Il suono della sua voce non era cambiato, tantomeno l’abitudine di raccogliere continuamente i capelli sulla spalla sinistra… Jet rimase in piedi, braccia tese sui fianchi e spalle al muro, così da poter monitorare tutti i 180 gradi della sua visuale…
Nataljia aveva lo stesso aspetto, lo stesso fuoco negli occhi, le stesse movenze sinuose, tuttavia sembrava una persona del tutto diversa… continuava a tenergli gli occhi addosso, ma ogni singola volta che rischiava di incrociare quelli di lui, il suo sguardo cambiava immediatamente direzione… strano, vista la sicurezza con cui gli si era avvicinata nell’appartamento di suo fratello…
Lui, d’altro canto, non riusciva a proferire parola…
Al di là della porta Joe e Jonah attendevano buone nuove seduti su scomode sedie impagliate, le mani legate dietro la schiena… entrambi segnati in viso dalle percosse subite, si erano intesi alla perfezione con un solo sguardo: nessuna inutile conversazione, nessuna parola di troppo, nessun segno di ribellione o cedimento…

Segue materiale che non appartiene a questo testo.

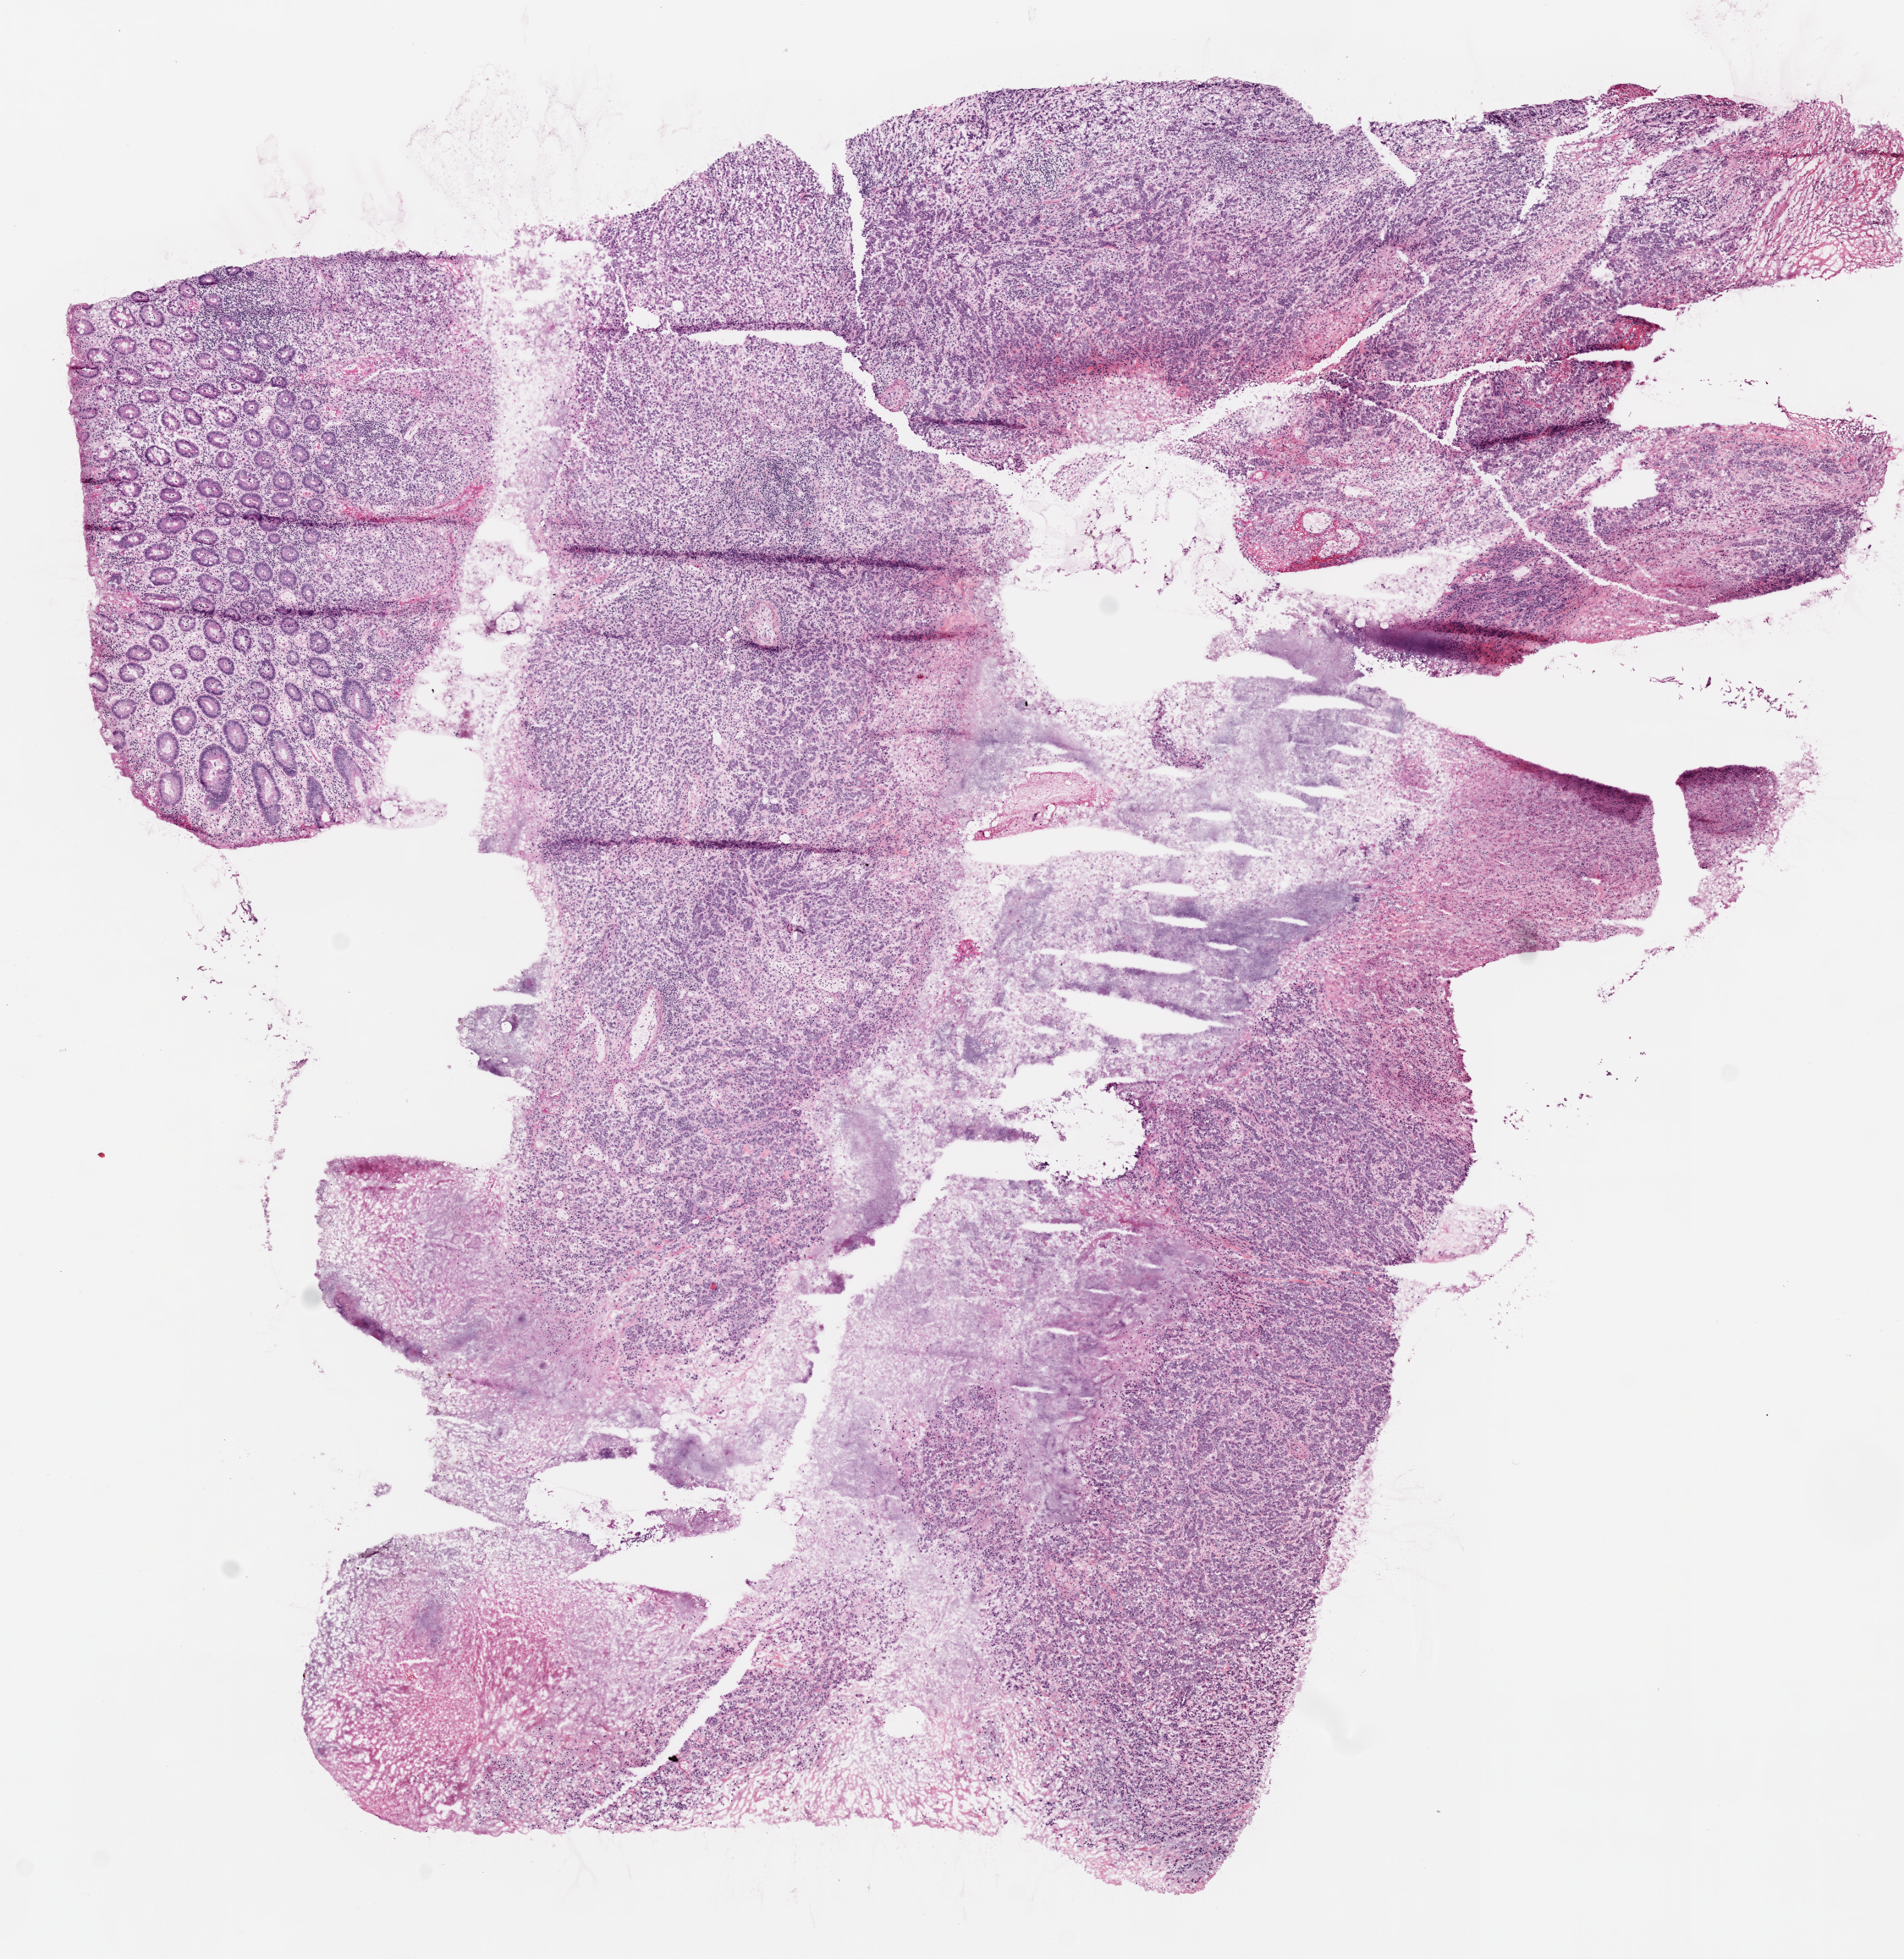
Hematoxylin and eosin (H&E) stained whole-slide image — a low-resolution overview of the entire scanned area, about 9.0 x 9.3 mm (slide scanned at 20x), frozen section from the top of the tissue portion, colon, primary tumour sample. Patient: female, age at initial diagnosis 68 years. Slide review estimates, as recorded: tumour cells 77%, tumour nuclei 75%, normal cells 8%, stromal cells 10%, necrosis 5%.
• pathologic diagnosis: Adenocarcinoma, NOS (sigmoid colon)
• TNM: T3 N0 M0
• AJCC pathologic stage: IIA (7th edition)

Joe rivolse un nuovo sguardo ai gemelli con la coda dell’occhio… rispetto alla sua prima sistemazione quella sedia sembrava morbida come piume d’oca sotto il suo sedere ed aveva almeno due buone ragioni per sentirsi sollevato: prima che lo trascinassero lì, lasciato finalmente solo, era riuscito a concedersi qualcosa come un’ora di sonno rem… fondamentale… seconda e più importante ragione, Jonah era ancora vivo, tutto intero ed accanto a lui… ora non restava che trovare una falla nel piano dei Ryce e non vi era dubbio che ve ne fosse almeno una, specialmente conoscendo la loro impulsività…
L’atmosfera era troppo rilassata lì dentro… era appoggiato alla parete con tutto il proprio peso, la gomma del suo scarpone destro raschiava l’intonaco cadente… Matt dava loro le spalle, tenendo le mani in tasca mentre sussurrava qualcosa alla sua copia… nessun altro nella stanza, nessuna traccia di Françoise… Joe strinse i denti di riflesso, non era proprio il caso di pensare a lei adesso, soprattutto dopo l’ultima conversazione… con tutto quel desiderio di vendetta e quei meccanismi mentali contorti, la ragazza dell’aereo era ormai una causa persa…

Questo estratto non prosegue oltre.